Exercise goal: Would you please return the data below verbatim, without its pictures?

Data below:
·····

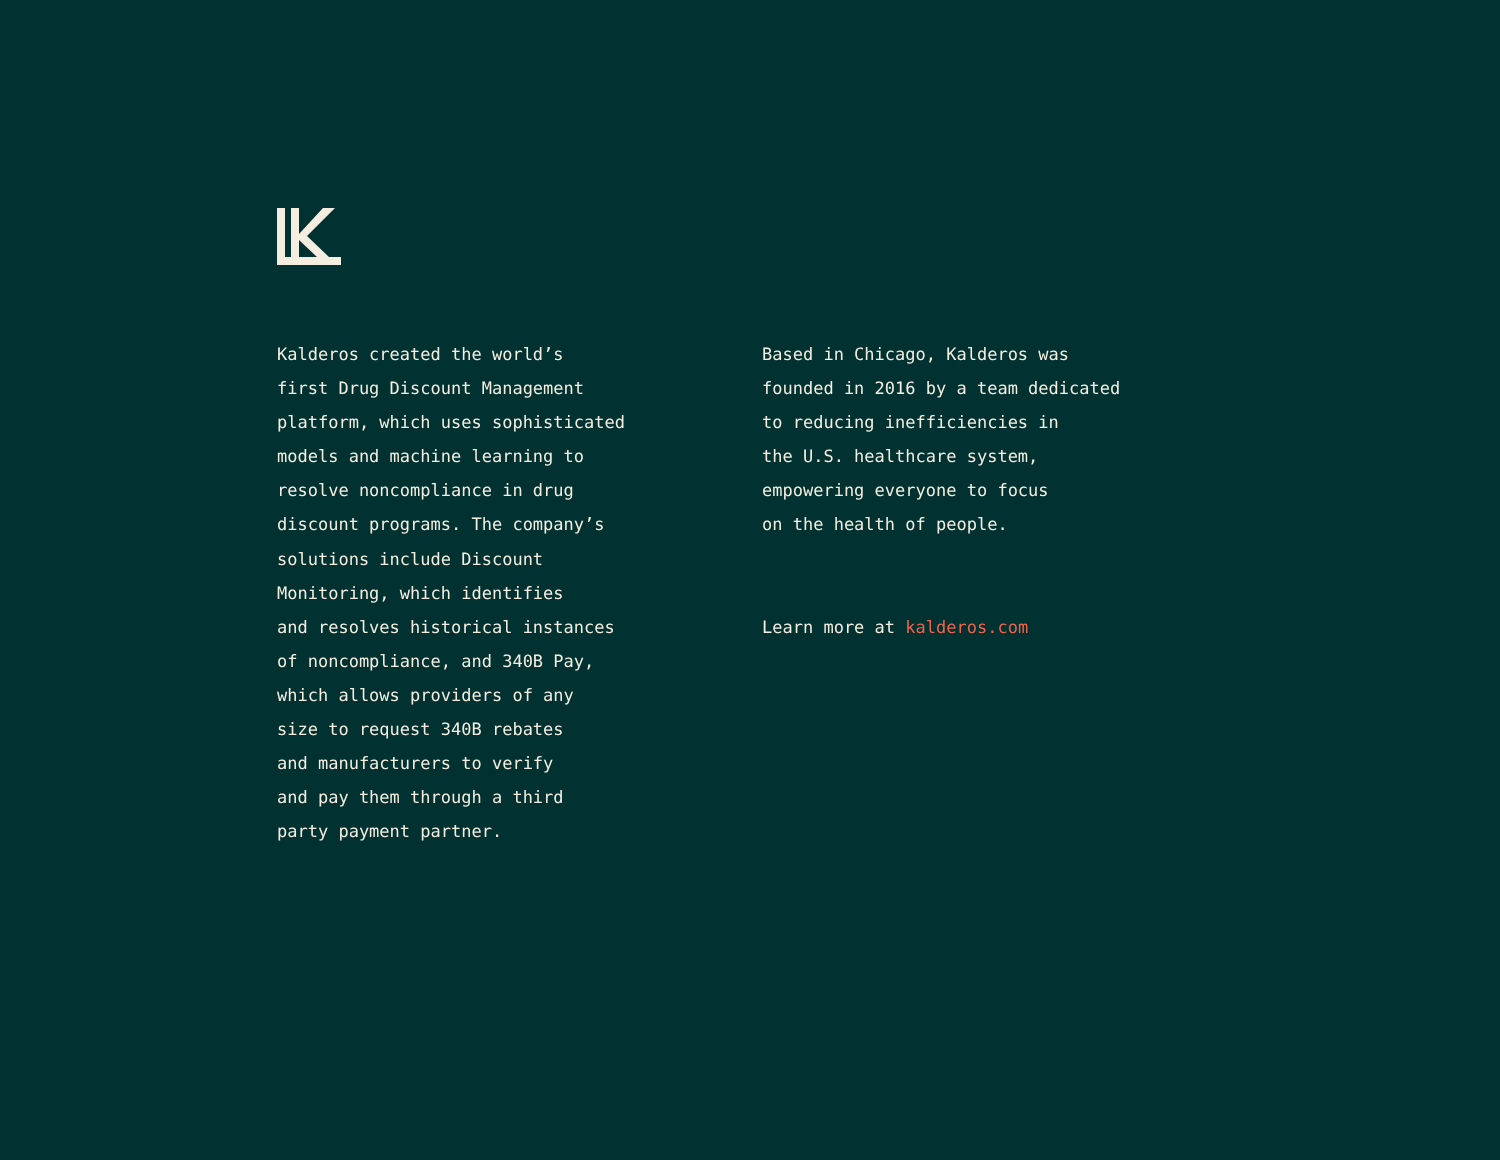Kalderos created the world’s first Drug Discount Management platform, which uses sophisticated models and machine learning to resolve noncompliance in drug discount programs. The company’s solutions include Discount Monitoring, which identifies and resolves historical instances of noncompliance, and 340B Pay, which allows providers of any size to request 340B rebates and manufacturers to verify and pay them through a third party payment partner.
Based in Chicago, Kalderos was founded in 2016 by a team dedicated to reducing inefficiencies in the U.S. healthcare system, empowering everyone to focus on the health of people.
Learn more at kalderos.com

·····

Result of this task:
Kalderos created the world’s first Drug Discount Management platform, which uses sophisticated models and machine learning to resolve noncompliance in drug discount programs. The company’s solutions include Discount Monitoring, which identifies and resolves historical instances of noncompliance, and 340B Pay, which allows providers of any size to request 340B rebates and manufacturers to verify and pay them through a third party payment partner.
Based in Chicago, Kalderos was founded in 2016 by a team dedicated to reducing inefficiencies in the U.S. healthcare system, empowering everyone to focus on the health of people.
Learn more at kalderos.com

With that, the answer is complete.